I have a new mustang to work on. Rita is 2 years old and was captured when she was 1. The first owners, who have other horses, had no luck with her and she was given away to a trainer that usually does well with very broncish horses. He had no luck with her and so he said if I could get her to settle down, she was half mine. I didn't want her, but I saw the opportunity to learn something new.

She is about 12 hands high, has a stout little body and a bulging forehead. She panics over most anything and doesn't respond like a normal horse to natural horsemanship methods. You can't keep her with other horses because she attacks them.

I was browsing through Linda Tellington-Jones's book that has stuff about horse personalities and it showed a horse with a similar but less pronounced head profile. Linda wrote that horses like that were usually learning disabled and impossible to keep with other horses because of their aggressive tendencies. She said it was probably a good thing that the horse in her example had been put down. Yikes!!

This got me very curious so I looked into a couple of other books with horse phrenology stuff in them. Klaus Ferdinand Hempfling has a category called the "Peasant" where Rita would fall. Hempfling says they are extremely difficult but can be turned into general riding horses if you are willing to take the time. The old time head profile books all have very negative things to say about horses with her lumpy face.

Not knowing that I had a learning disabled mustang, I have been out there doing bridge and targeting with her. She is doing just fine. From panic scale of 10, she is now not going any higher than a 7. I think this mare really needs the control that operant conditioning gives her. It may also be that those kinds of horses have more brains (hence the bulging forehead) and can think for themselves, so they are
unmanageable. More like a donkey with a big panic button.

I don't know, but I will keep you updated as we go along. Right now we are learning "neck", "shoulder", and "face" and targeting a rope. She has a really big cut on a hind leg, but there is no chance of getting near it to doctor it, until she lets me touch that part.
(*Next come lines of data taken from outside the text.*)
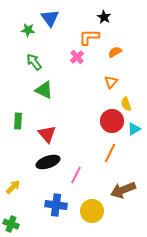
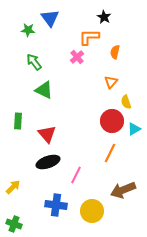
orange semicircle: rotated 48 degrees counterclockwise
yellow semicircle: moved 2 px up
green cross: moved 3 px right
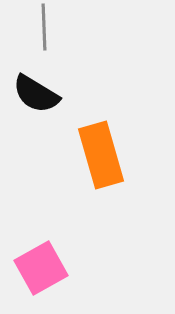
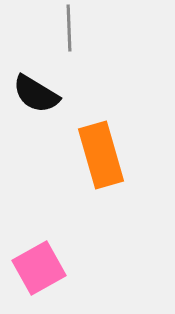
gray line: moved 25 px right, 1 px down
pink square: moved 2 px left
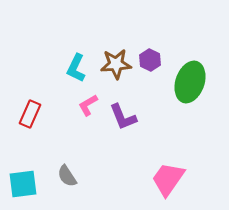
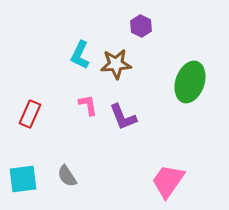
purple hexagon: moved 9 px left, 34 px up
cyan L-shape: moved 4 px right, 13 px up
pink L-shape: rotated 110 degrees clockwise
pink trapezoid: moved 2 px down
cyan square: moved 5 px up
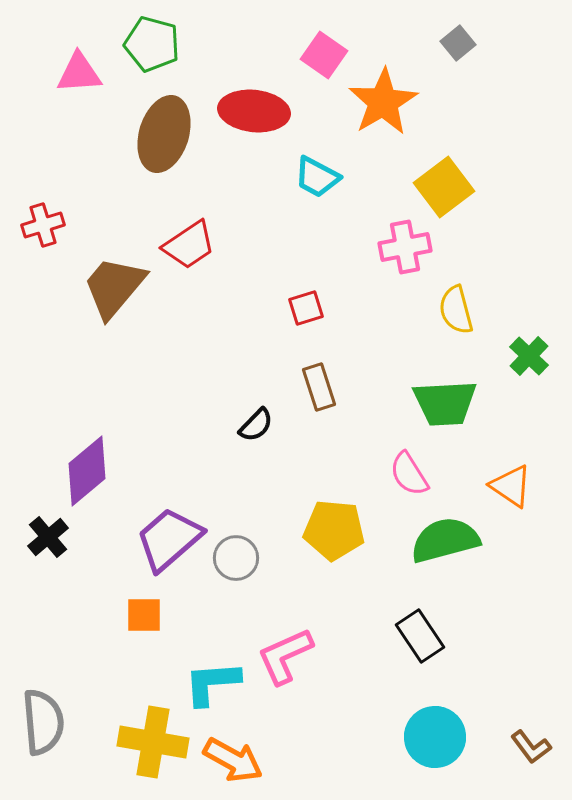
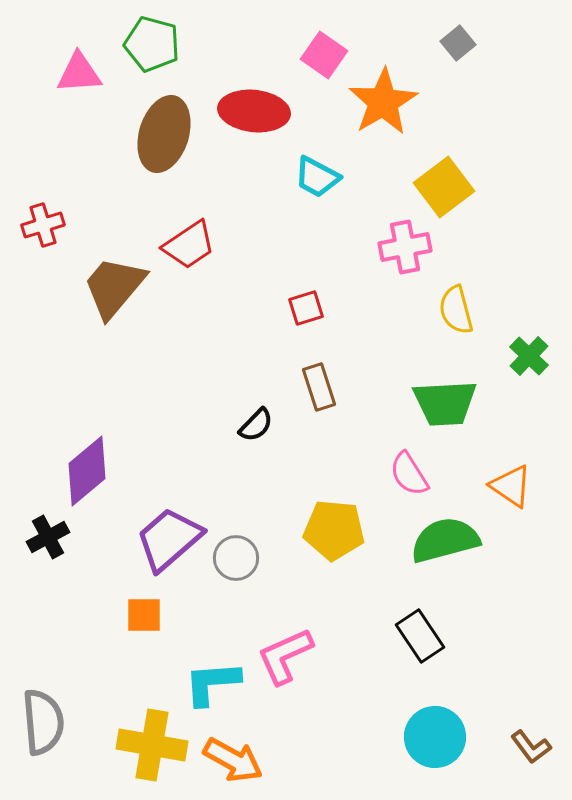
black cross: rotated 12 degrees clockwise
yellow cross: moved 1 px left, 3 px down
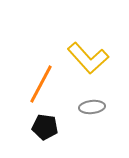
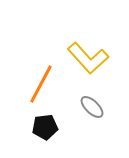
gray ellipse: rotated 50 degrees clockwise
black pentagon: rotated 15 degrees counterclockwise
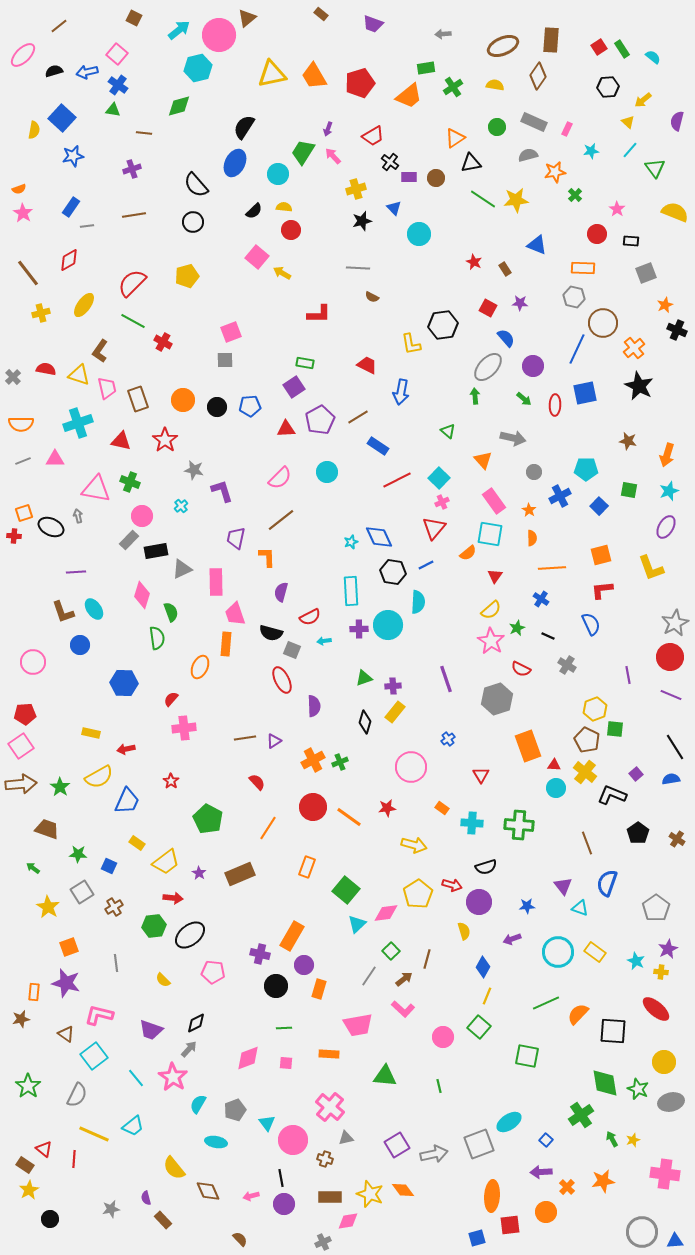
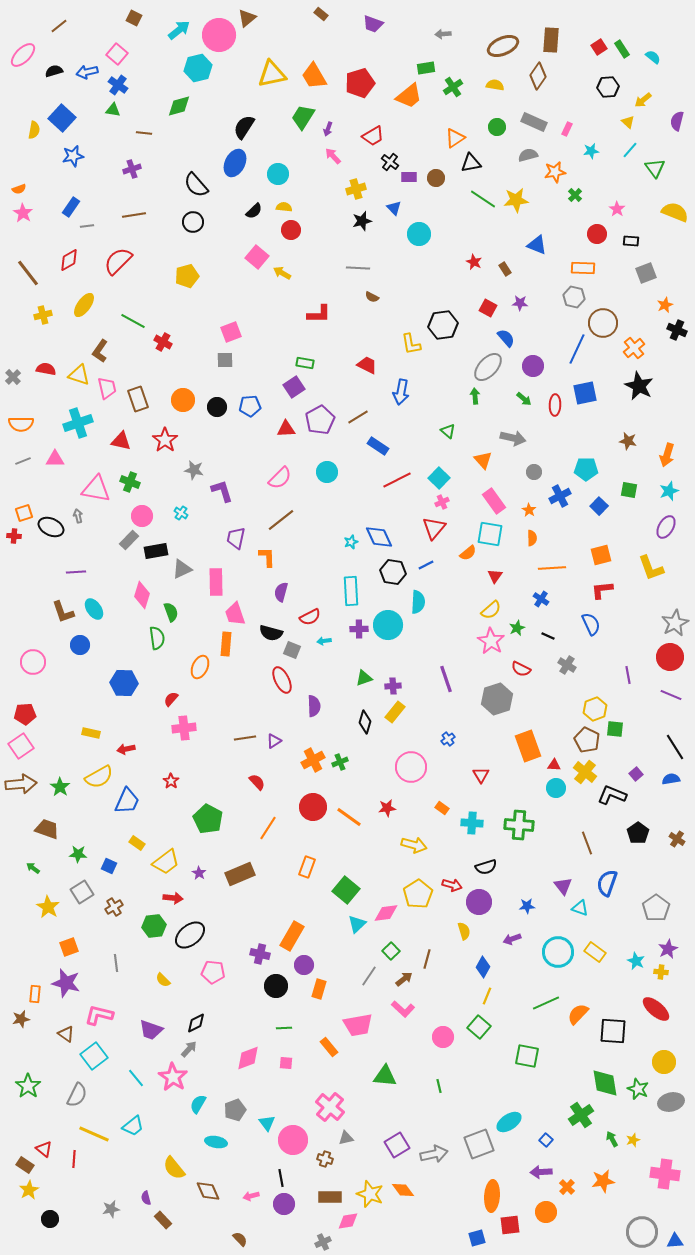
green trapezoid at (303, 152): moved 35 px up
red semicircle at (132, 283): moved 14 px left, 22 px up
yellow cross at (41, 313): moved 2 px right, 2 px down
cyan cross at (181, 506): moved 7 px down; rotated 16 degrees counterclockwise
orange rectangle at (34, 992): moved 1 px right, 2 px down
orange rectangle at (329, 1054): moved 7 px up; rotated 48 degrees clockwise
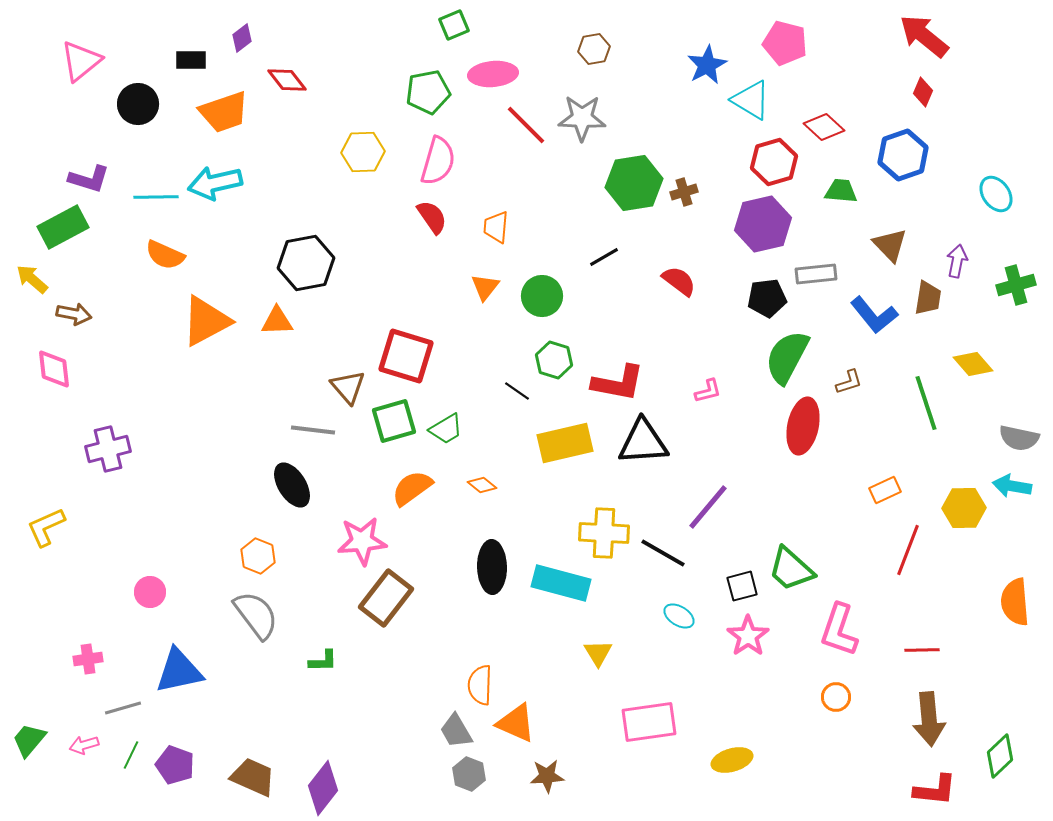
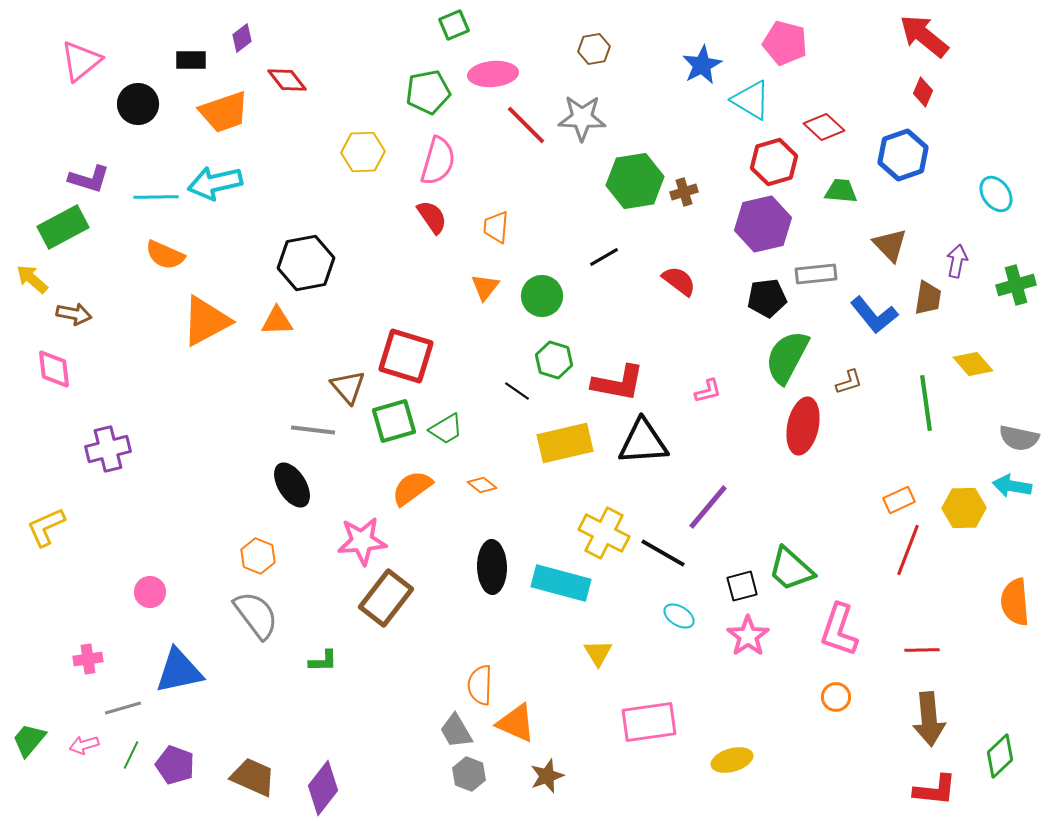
blue star at (707, 65): moved 5 px left
green hexagon at (634, 183): moved 1 px right, 2 px up
green line at (926, 403): rotated 10 degrees clockwise
orange rectangle at (885, 490): moved 14 px right, 10 px down
yellow cross at (604, 533): rotated 24 degrees clockwise
brown star at (547, 776): rotated 16 degrees counterclockwise
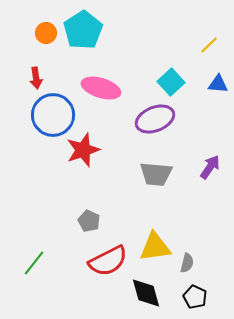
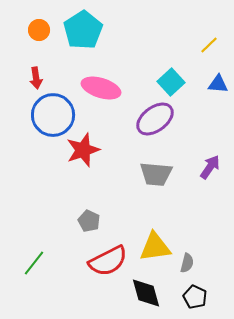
orange circle: moved 7 px left, 3 px up
purple ellipse: rotated 15 degrees counterclockwise
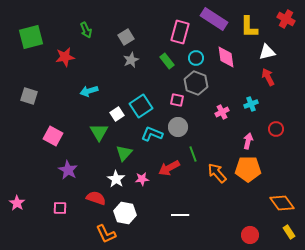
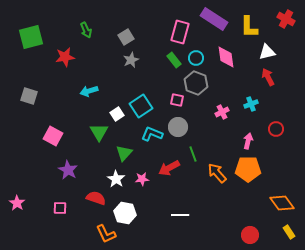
green rectangle at (167, 61): moved 7 px right, 1 px up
I have cut back the quality (but not quantity) of her feed since she is a tiny mustang and can survive on almost nothing, so she will be keen for
those rewards.

Yrs,
Patricia


This afternoon, I had a follow up:

The more I work with this mare, the smarter I think she is. She learned to stick her head in a loop of rope in about 10 minutes. She was willing to let me touch her neck, her shoulders and her face BUT ONLY WHEN I ASKED TO TOUCH THE SPECIFIC PLACE FIRST (Lucky for me, Kayce showed me this!) She never freaked out today and only snorted when I was reaching for a body part I hadn't asked for.

I took off the halter she has been wearing for a couple of months and gave her a good face rubbing. She really liked it.

When I return the mare to the cowboy, he might not appreciate her learning style. I think I will train her to stand on a pedestal so he can't pretend she doesn't know anything. He'll have to start out by getting soft enough to get on her pedestal. Or maybe I can find her a better home. You never know what will happen next.